EXERCISE DIRECTIONS: Look over the entries that follow and work out how many lines contain "Popolo". State the number only.

Segment Start: DATA FOR THE TASK

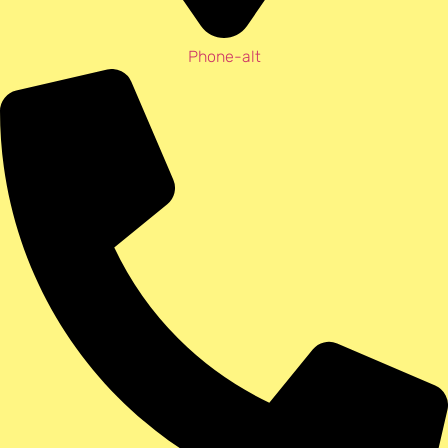
Phone-alt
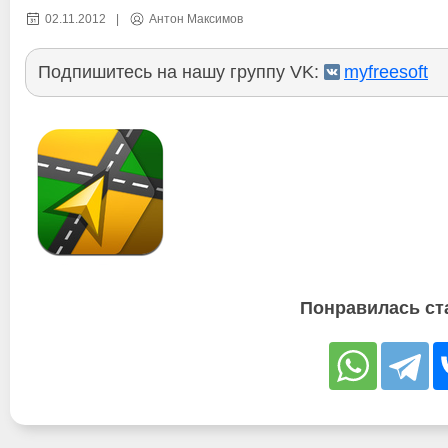
02.11.2012
|
Антон Максимов
Подпишитесь на нашу группу VK:
myfreesoft
Понравилась ст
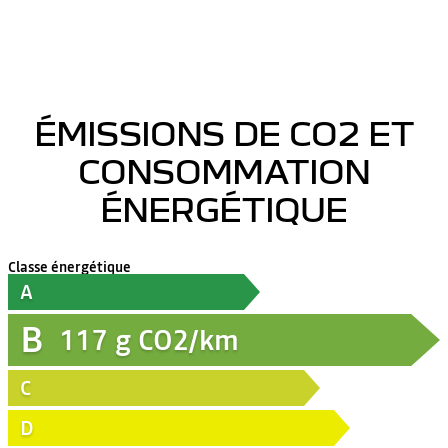
ÉMISSIONS DE CO2 ET
CONSOMMATION
ÉNERGÉTIQUE
Classe énergétique
A
B
117
g CO2/km
C
D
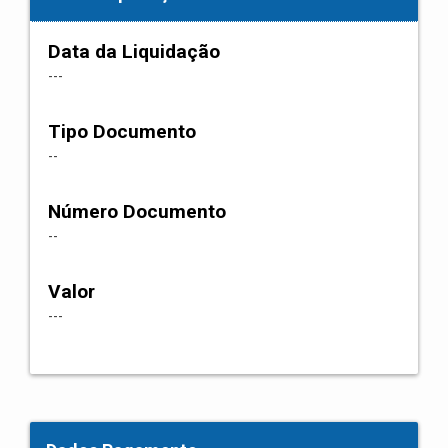
Data da Liquidação
---
Tipo Documento
--
Número Documento
--
Valor
---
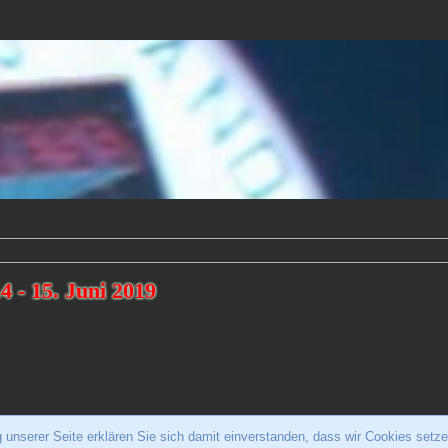
4 - 15. Juni 2019
unserer Seite erklären Sie sich damit einverstanden, dass wir Cookies setze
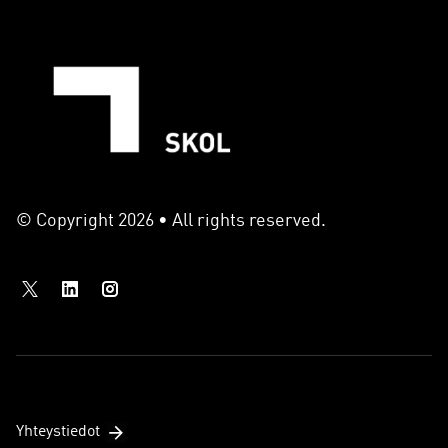
© Copyright 2026 • All rights reserved.
Yhteystiedot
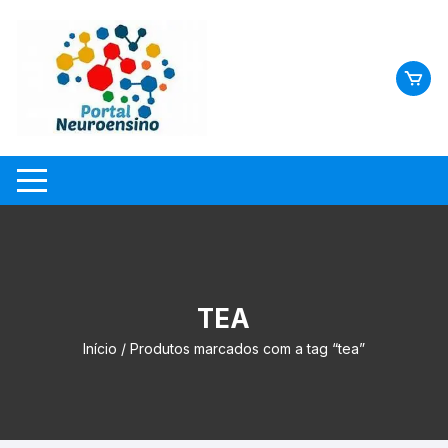
Skip
to
content
TEA
Início
/ Produtos marcados com a tag “tea”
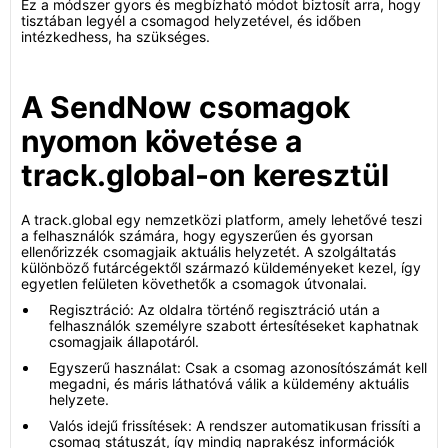
Ez a módszer gyors és megbízható módot biztosít arra, hogy
tisztában legyél a csomagod helyzetével, és időben
intézkedhess, ha szükséges.
A SendNow csomagok
nyomon követése a
track.global-on keresztül
A track.global egy nemzetközi platform, amely lehetővé teszi
a felhasználók számára, hogy egyszerűen és gyorsan
ellenőrizzék csomagjaik aktuális helyzetét. A szolgáltatás
különböző futárcégektől származó küldeményeket kezel, így
egyetlen felületen követhetők a csomagok útvonalai.
Regisztráció: Az oldalra történő regisztráció után a
felhasználók személyre szabott értesítéseket kaphatnak
csomagjaik állapotáról.
Egyszerű használat: Csak a csomag azonosítószámát kell
megadni, és máris láthatóvá válik a küldemény aktuális
helyzete.
Valós idejű frissítések: A rendszer automatikusan frissíti a
csomag státuszát, így mindig naprakész információk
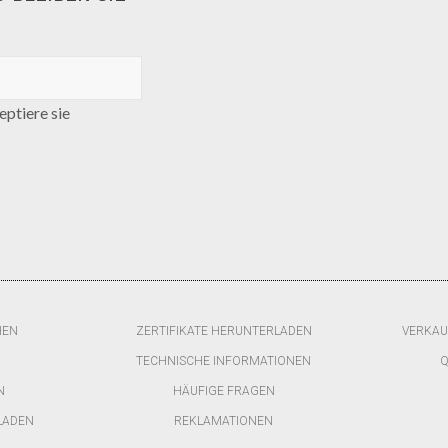
ptiere sie
HEN
ZERTIFIKATE HERUNTERLADEN
VERKAU
TECHNISCHE INFORMATIONEN
Q
N
HÄUFIGE FRAGEN
LADEN
REKLAMATIONEN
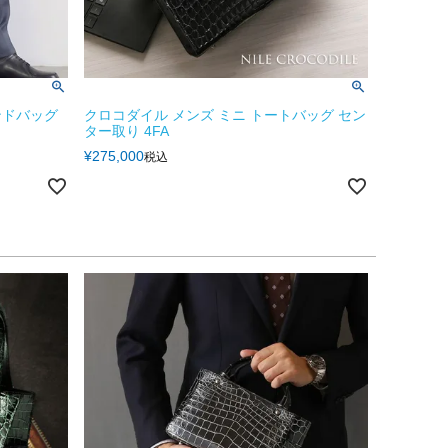
ンドバッグ
クロコダイル メンズ ミニ トートバッグ セン
ター取り 4FA
¥
275,000
税込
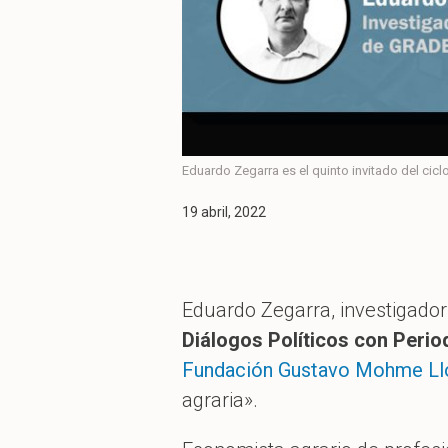
Eduardo Zegarra es el quinto invitado del ciclo
19 abril, 2022
Eduardo Zegarra, investigador 
Diálogos Políticos con Perio
Fundación Gustavo Mohme Ll
agraria».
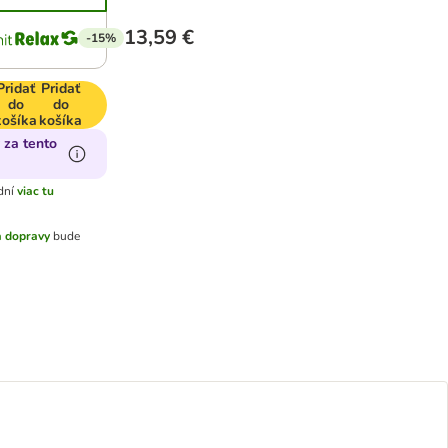
13,59 €
-15%
Pridať
Pridať
do
do
košíka
košíka
 za tento
dní
viac tu
 dopravy
bude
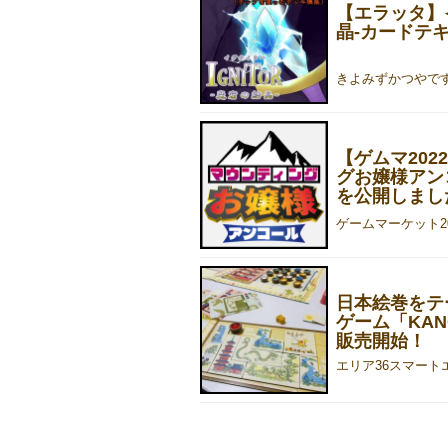
【エラッタ】
晶-カードテ
【ゲムマ20
グお嬢様アン
を公開しまし
日本絵巻をテ
ゲーム「KA
販売開始！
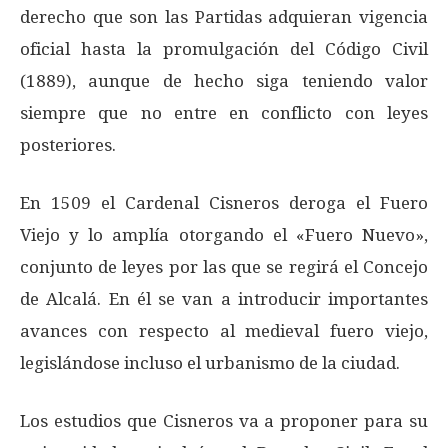
derecho que son las Partidas adquieran vigencia
oficial hasta la promulgación del Código Civil
(1889), aunque de hecho siga teniendo valor
siempre que no entre en conflicto con leyes
posteriores.
En 1509 el Cardenal Cisneros deroga el Fuero
Viejo y lo amplía otorgando el «Fuero Nuevo»,
conjunto de leyes por las que se regirá el Concejo
de Alcalá. En él se van a introducir importantes
avances con respecto al medieval fuero viejo,
legislándose incluso el urbanismo de la ciudad.
Los estudios que Cisneros va a proponer para su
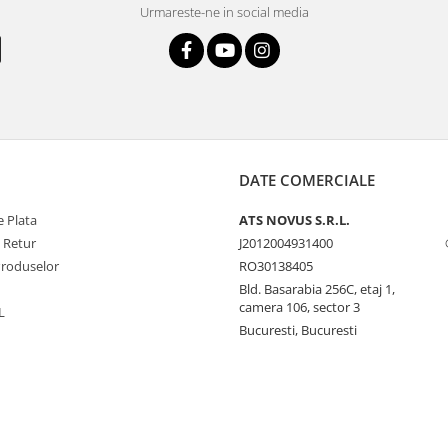
Urmareste-ne in social media
DATE COMERCIALE
 Plata
ATS NOVUS S.R.L.
e Retur
J2012004931400
Produselor
RO30138405
Bld. Basarabia 256C, etaj 1,
camera 106, sector 3
L
Bucuresti, Bucuresti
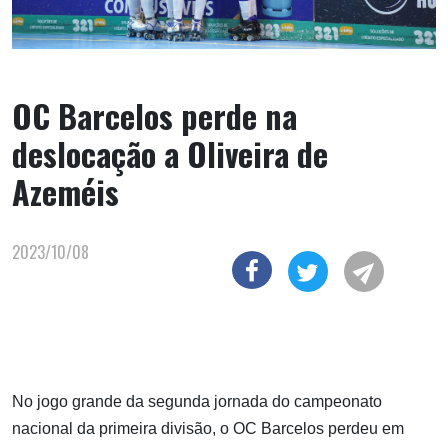
OC Barcelos perde na
deslocação a Oliveira de
Azeméis
2023/10/08
No jogo grande da segunda jornada do campeonato
nacional da primeira divisão, o OC Barcelos perdeu em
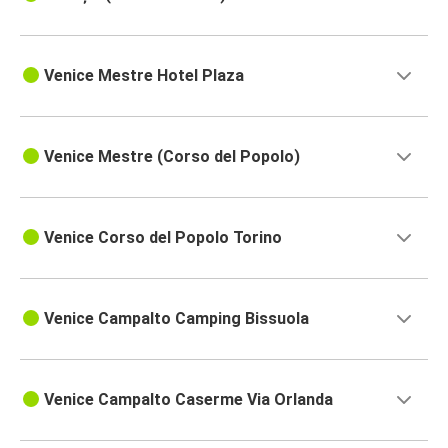
Venice Mestre Hotel Plaza
Venice Mestre (Corso del Popolo)
Venice Corso del Popolo Torino
Venice Campalto Camping Bissuola
Venice Campalto Caserme Via Orlanda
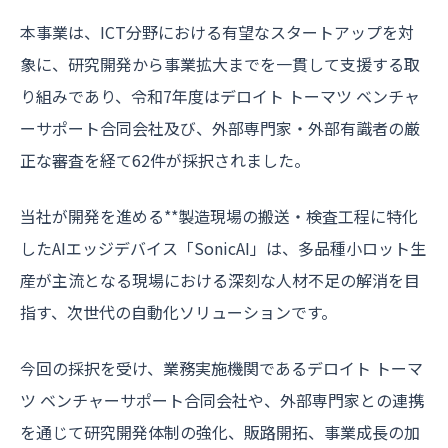
本事業は、ICT分野における有望なスタートアップを対
象に、研究開発から事業拡大までを一貫して支援する取
り組みであり、令和7年度はデロイト トーマツ ベンチャ
ーサポート合同会社及び、外部専門家・外部有識者の厳
正な審査を経て62件が採択されました。
当社が開発を進める**製造現場の搬送・検査工程に特化
したAIエッジデバイス「SonicAI」は、多品種小ロット生
産が主流となる現場における深刻な人材不足の解消を目
指す、次世代の自動化ソリューションです。
今回の採択を受け、業務実施機関であるデロイト トーマ
ツ ベンチャーサポート合同会社や、外部専門家との連携
を通じて研究開発体制の強化、販路開拓、事業成長の加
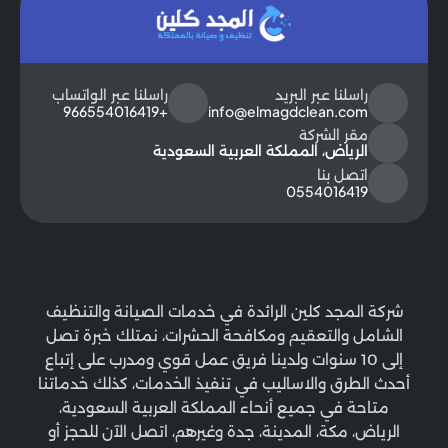
راسلنا عبر البريد
راسلنا عبر الواتساب
+966554016419
info@elmagdclean.com
مقر الشركة
الرياض، المملكة العربية السعودية
اتصل بنا
0554016419
شركة المجد كلين الرائدة في خدمات الصيانة والتنظيف
الشامل والتعقيم ومكافحة الحشرات، نمتلك خبرة تصل
إلى 10 سنوات ولدينا فريق عمل قوي ومدرب على إتباع
أحدث الطرق والاساليب في تنفيذ الخدمات، كذلك خدماتنا
متاحة في جميع أنحاء المملكة العربية السعودية،
الرياض، مكة، المدينة، جدة وغيرهم، اتصل الآن للحجز أو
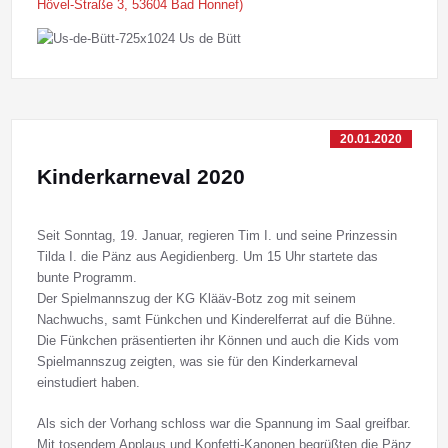
Hövel-Straße 3, 53604 Bad Honnef)
20.01.2020
Kinderkarneval 2020
Seit Sonntag, 19. Januar, regieren Tim I. und seine Prinzessin
Tilda I. die Pänz aus Aegidienberg. Um 15 Uhr startete das
bunte Programm.
Der Spielmannszug der KG Klääv-Botz zog mit seinem
Nachwuchs, samt Fünkchen und Kinderelferrat auf die Bühne.
Die Fünkchen präsentierten ihr Können und auch die Kids vom
Spielmannszug zeigten, was sie für den Kinderkarneval
einstudiert haben.
Als sich der Vorhang schloss war die Spannung im Saal greifbar.
Mit tosendem Applaus und Konfetti-Kanonen begrüßten die Pänz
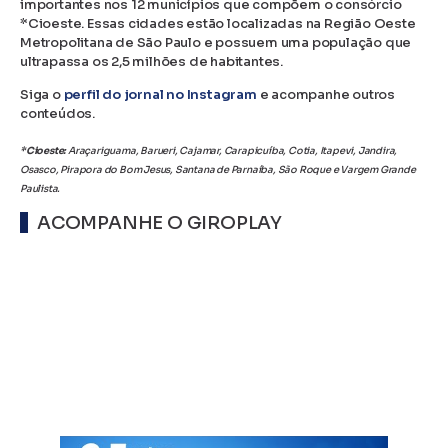
importantes nos 12 municípios que compõem o consórcio
*Cioeste. Essas cidades estão localizadas na Região Oeste
Metropolitana de São Paulo e possuem uma população que
ultrapassa os 2,5 milhões de habitantes.
Siga o
perfil do jornal no Instagram
e acompanhe outros
conteúdos.
*Cioeste:
Araçariguama, Barueri, Cajamar, Carapicuíba, Cotia, Itapevi, Jandira,
Osasco, Pirapora do Bom Jesus, Santana de Parnaíba, São Roque e Vargem Grande
Paulista.
ACOMPANHE O GIROPLAY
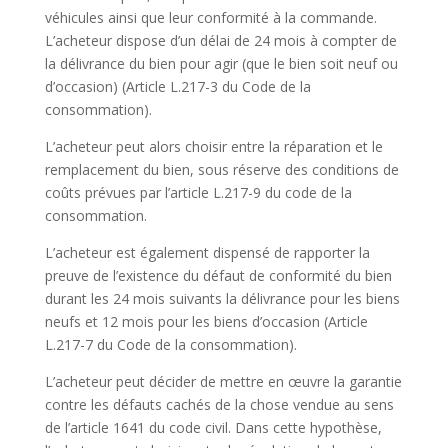
véhicules ainsi que leur conformité à la commande.
L’acheteur dispose d’un délai de 24 mois à compter de
la délivrance du bien pour agir (que le bien soit neuf ou
d’occasion) (Article L.217-3 du Code de la
consommation).
L’acheteur peut alors choisir entre la réparation et le
remplacement du bien, sous réserve des conditions de
coûts prévues par l’article L.217-9 du code de la
consommation.
L’acheteur est également dispensé de rapporter la
preuve de l’existence du défaut de conformité du bien
durant les 24 mois suivants la délivrance pour les biens
neufs et 12 mois pour les biens d’occasion (Article
L.217-7 du Code de la consommation).
L’acheteur peut décider de mettre en œuvre la garantie
contre les défauts cachés de la chose vendue au sens
de l’article 1641 du code civil. Dans cette hypothèse,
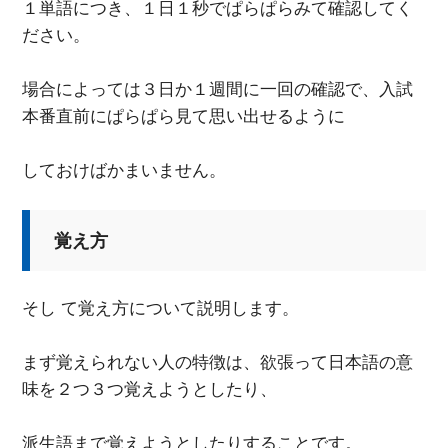
１単語につき、１日１秒でぱらぱらみて確認してく
ださい。
場合によっては３日か１週間に一回の確認で、入試
本番直前にぱらぱら見て思い出せるように
しておけばかまいません。
覚え方
そし て覚え方について説明します。
まず覚えられない人の特徴は、欲張って日本語の意
味を２つ３つ覚えようとしたり、
派生語まで覚えようとしたりすることです。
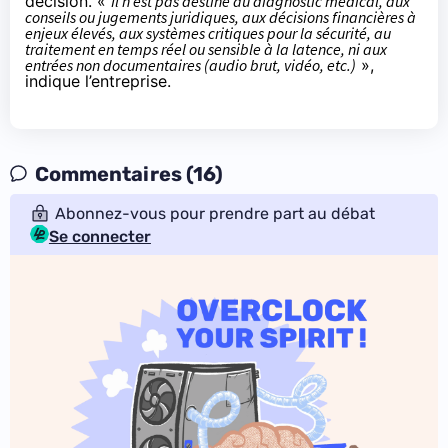
décision. «
Il n’est pas destiné au diagnostic médical, aux
conseils ou jugements juridiques, aux décisions financières à
enjeux élevés, aux systèmes critiques pour la sécurité, au
traitement en temps réel ou sensible à la latence, ni aux
entrées non documentaires (audio brut, vidéo, etc.)
»,
indique l’entreprise.
Commentaires (16)
Abonnez-vous pour prendre part au débat
Se connecter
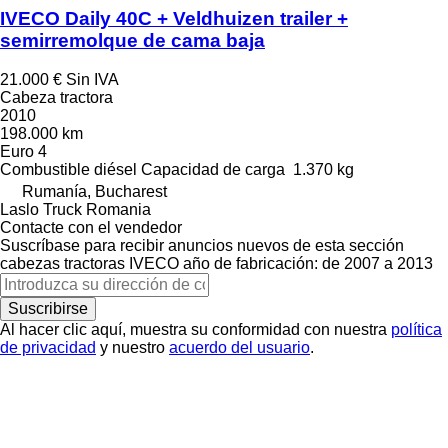
IVECO Daily 40C + Veldhuizen trailer +
semirremolque de cama baja
21.000 €
Sin IVA
Cabeza tractora
2010
198.000 km
Euro 4
Combustible
diésel
Capacidad de carga
1.370 kg
Rumanía, Bucharest
Laslo Truck Romania
Contacte con el vendedor
Suscríbase para recibir anuncios nuevos de esta sección
cabezas tractoras
IVECO
año de fabricación: de 2007 a 2013
Suscribirse
Al hacer clic aquí, muestra su conformidad con nuestra
política
de privacidad
y nuestro
acuerdo del usuario
.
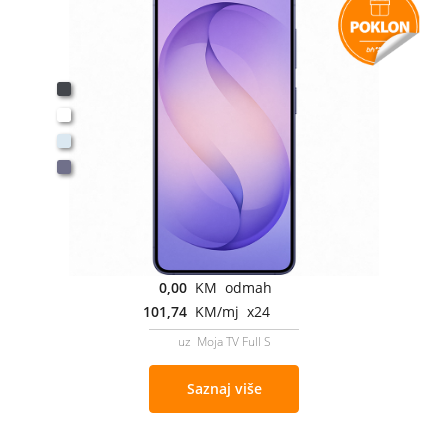
0,00
KM odmah
101,74
KM/mj x24
uz Moja TV Full S
Saznaj više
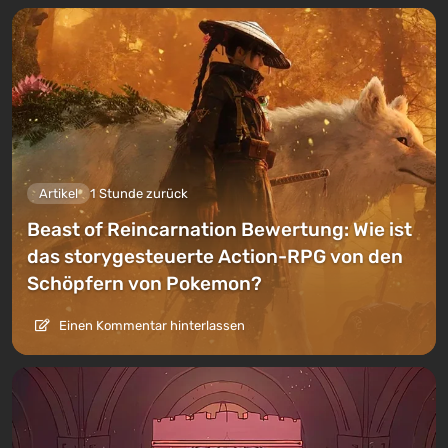
Artikel
1 Stunde zurück
Beast of Reincarnation Bewertung: Wie ist
das storygesteuerte Action-RPG von den
Schöpfern von Pokemon?
Einen Kommentar hinterlassen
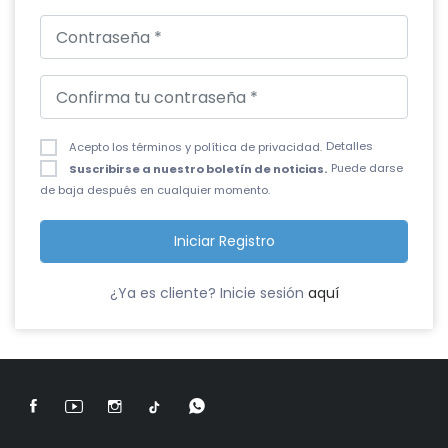
Detalles
Acepto los términos y política de privacidad.
Puede darse
Suscribirse a nuestro boletín de noticias.
de baja después en cualquier momento.
Iniciar Registro
¿Ya es cliente? Inicie sesión
aquí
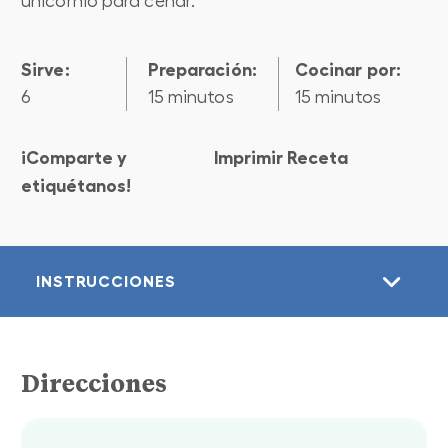
unicornio para cenar.
Sirve:
preparación:
cocinar por:
6
15 minutos
15 minutos
¡Comparte y
Imprimir Receta
etiquétanos!
INSTRUCCIONES
Direcciones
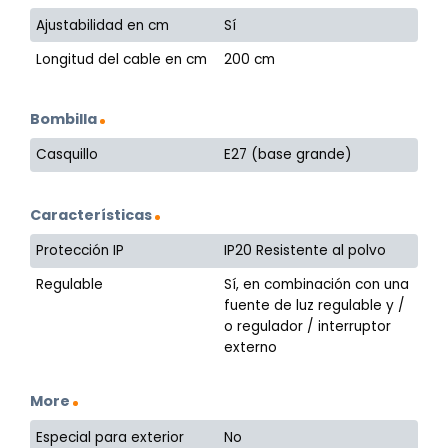
Ajustabilidad en cm
Sí
Longitud del cable en cm
200 cm
Bombilla
Casquillo
E27 (base grande)
Características
Protección IP
IP20 Resistente al polvo
Regulable
Sí, en combinación con una
fuente de luz regulable y /
o regulador / interruptor
externo
More
Especial para exterior
No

Segment End: DATA FOR THE TASK

EXERCISE OUTPUT: 2